The days of standing in front of the class and lecturing for 90 minutes are no more. With an 8:30 a.m. start, “many students would be snoozing halfway through the class,” Hanlon said.
Now he lectures for 15 minutes. After that, students break into groups of four, sitting at card tables to work on problems together. “It allows them to teach each other,” he said. “They draw energy from each other.”
During class, Hanlon walks around the room, answering and asking questions. “I can coach them,” he said. There is much more emphasis on students developing “collaborative skills,” he said
Higher education must adapt to meet the needs of its students, he said. “The work environment they’ll be entering is changing. The current workplace has much more volatility, complexity and uncertainty.”
Young people are joining smaller companies, or if they don’t mind taking risks, starting their own, he added. “The work force is also becoming much more diverse. Students must work effectively with people with different perspectives and backgrounds.”
Technology is changing the way that professors and students interact as well. Hanlon’s students do their homework online. “In the old days, I would go over problems in front of the whole class, he said. Now I can see them working on a problem (on-line) and direct my help to the students needing it.”
Hanlon compares what’s going on in higher education now with what happened decades ago in medicine. Hanlon’s father was a surgeon in upstate New York. If a patient complained of elbow pain, his dad could examine the joint with his hands and eyes. Then along came the MRI, which allows physicians to get an inside look.
“The practice of medicine has been enhanced by technology and I think that’s the way education is headed,” he said. For instance, the day is coming when students who run into difficulties on homework problems will be able to plug into automated tutorial systems that can provide them immediate help via video.

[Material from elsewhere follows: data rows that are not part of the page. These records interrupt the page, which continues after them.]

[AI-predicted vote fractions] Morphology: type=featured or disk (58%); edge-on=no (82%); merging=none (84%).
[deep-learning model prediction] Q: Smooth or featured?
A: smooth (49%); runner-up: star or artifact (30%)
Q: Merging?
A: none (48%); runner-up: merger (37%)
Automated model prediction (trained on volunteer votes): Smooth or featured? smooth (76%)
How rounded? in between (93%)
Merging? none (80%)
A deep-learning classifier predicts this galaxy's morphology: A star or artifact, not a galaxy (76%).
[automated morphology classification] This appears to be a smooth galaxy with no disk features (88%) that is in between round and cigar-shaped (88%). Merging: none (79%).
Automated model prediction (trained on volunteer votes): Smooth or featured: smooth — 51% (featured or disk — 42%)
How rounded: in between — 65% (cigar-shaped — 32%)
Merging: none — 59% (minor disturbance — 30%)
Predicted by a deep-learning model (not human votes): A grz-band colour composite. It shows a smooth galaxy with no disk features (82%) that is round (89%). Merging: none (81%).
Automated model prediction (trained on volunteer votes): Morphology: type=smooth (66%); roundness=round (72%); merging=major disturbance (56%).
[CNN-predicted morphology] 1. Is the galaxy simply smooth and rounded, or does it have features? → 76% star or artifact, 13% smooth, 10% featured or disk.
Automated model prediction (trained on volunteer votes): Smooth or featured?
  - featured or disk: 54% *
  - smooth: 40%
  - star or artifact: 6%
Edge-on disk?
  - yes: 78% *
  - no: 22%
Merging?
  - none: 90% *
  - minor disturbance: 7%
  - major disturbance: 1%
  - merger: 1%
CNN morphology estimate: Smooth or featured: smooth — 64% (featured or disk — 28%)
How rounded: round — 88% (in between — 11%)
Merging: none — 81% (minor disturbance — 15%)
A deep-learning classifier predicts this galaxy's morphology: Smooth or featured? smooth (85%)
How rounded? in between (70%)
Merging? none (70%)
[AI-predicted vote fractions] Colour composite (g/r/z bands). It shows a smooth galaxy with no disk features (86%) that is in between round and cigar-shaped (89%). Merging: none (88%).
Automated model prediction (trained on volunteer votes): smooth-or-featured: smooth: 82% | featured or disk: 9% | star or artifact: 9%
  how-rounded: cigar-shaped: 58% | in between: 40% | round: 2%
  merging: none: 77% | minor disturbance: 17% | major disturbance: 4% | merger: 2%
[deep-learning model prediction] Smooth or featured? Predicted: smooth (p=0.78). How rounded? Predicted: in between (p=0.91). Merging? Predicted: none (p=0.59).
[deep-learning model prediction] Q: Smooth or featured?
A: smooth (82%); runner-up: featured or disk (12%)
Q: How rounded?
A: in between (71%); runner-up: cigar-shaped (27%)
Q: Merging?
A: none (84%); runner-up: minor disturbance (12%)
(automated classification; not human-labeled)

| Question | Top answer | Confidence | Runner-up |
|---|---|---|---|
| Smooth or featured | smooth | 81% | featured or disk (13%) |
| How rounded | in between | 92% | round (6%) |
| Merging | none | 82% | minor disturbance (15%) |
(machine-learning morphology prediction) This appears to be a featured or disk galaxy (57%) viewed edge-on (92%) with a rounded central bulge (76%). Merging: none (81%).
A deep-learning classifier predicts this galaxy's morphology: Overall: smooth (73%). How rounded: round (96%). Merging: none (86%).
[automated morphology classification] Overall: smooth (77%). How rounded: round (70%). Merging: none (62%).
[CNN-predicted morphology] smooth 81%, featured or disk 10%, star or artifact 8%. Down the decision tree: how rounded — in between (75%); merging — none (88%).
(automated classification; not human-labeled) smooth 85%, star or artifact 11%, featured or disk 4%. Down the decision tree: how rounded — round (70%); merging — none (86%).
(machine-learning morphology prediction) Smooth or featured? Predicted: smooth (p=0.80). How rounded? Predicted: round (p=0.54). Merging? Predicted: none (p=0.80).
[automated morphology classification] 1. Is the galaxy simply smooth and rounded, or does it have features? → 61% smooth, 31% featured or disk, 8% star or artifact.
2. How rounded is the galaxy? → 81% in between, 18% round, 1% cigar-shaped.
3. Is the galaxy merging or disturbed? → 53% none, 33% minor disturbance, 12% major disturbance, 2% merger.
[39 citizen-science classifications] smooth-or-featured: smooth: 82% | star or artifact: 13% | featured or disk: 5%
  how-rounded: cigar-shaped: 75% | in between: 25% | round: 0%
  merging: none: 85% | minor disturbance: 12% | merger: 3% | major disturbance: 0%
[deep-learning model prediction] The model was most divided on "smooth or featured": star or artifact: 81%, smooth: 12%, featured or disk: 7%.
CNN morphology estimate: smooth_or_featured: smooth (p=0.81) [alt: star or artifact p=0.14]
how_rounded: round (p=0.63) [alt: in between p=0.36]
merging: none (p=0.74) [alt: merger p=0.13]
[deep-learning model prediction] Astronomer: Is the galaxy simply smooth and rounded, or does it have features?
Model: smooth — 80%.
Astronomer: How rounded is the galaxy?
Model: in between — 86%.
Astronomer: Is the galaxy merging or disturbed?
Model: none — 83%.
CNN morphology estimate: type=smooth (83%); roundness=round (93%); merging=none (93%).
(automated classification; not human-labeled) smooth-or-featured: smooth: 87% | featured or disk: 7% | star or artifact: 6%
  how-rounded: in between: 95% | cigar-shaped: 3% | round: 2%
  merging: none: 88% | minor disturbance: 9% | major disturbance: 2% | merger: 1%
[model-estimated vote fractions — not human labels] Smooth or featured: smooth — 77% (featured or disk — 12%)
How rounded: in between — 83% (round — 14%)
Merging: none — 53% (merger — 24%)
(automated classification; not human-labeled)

When Dartmouth trustees announced Hanlon’s hiring in late November, the faculty couldn’t have been more pleased, or relieved. Faculty seem to have taken a he’s-one-of-us attitude to the hiring.
One of the things he’s done at Michigan, which has 42,000 undergraduates, is “fought for smaller classes,” said Lewis, the retired math department chairman.
Burns, a Michigan math professor, said that faculty who assume that Hanlon will always side with them might be in for a surprise. “He’s someone who expects them to be teaching,” said Burns.
An issue that Hanlon will likely have to address early on as president is whether the college should change its name to Dartmouth University.
“I understand that trustees have discussed it,” Hanlon said in an interview with the Valley News.
What does he stand on a potential name change?
“As an institution it already functions as a university, but I would like to understand all the viewpoints before offering an opinion,” he said. “I need to learn more about the issue.”
Hanlon recognizes some alumni will resist the change on the grounds that it could foreshadow a de-emphasizing of undergraduate education. “I’m a total believer in the liberal arts,” Hanlon said.
“It’s the right kind of education to develop leaders who are flexible and open thinkers.”
From the day he was hired, Hanlon has said he plans to continue teaching during his time at Dartmouth.
“If the (math) department will have me,” he joked.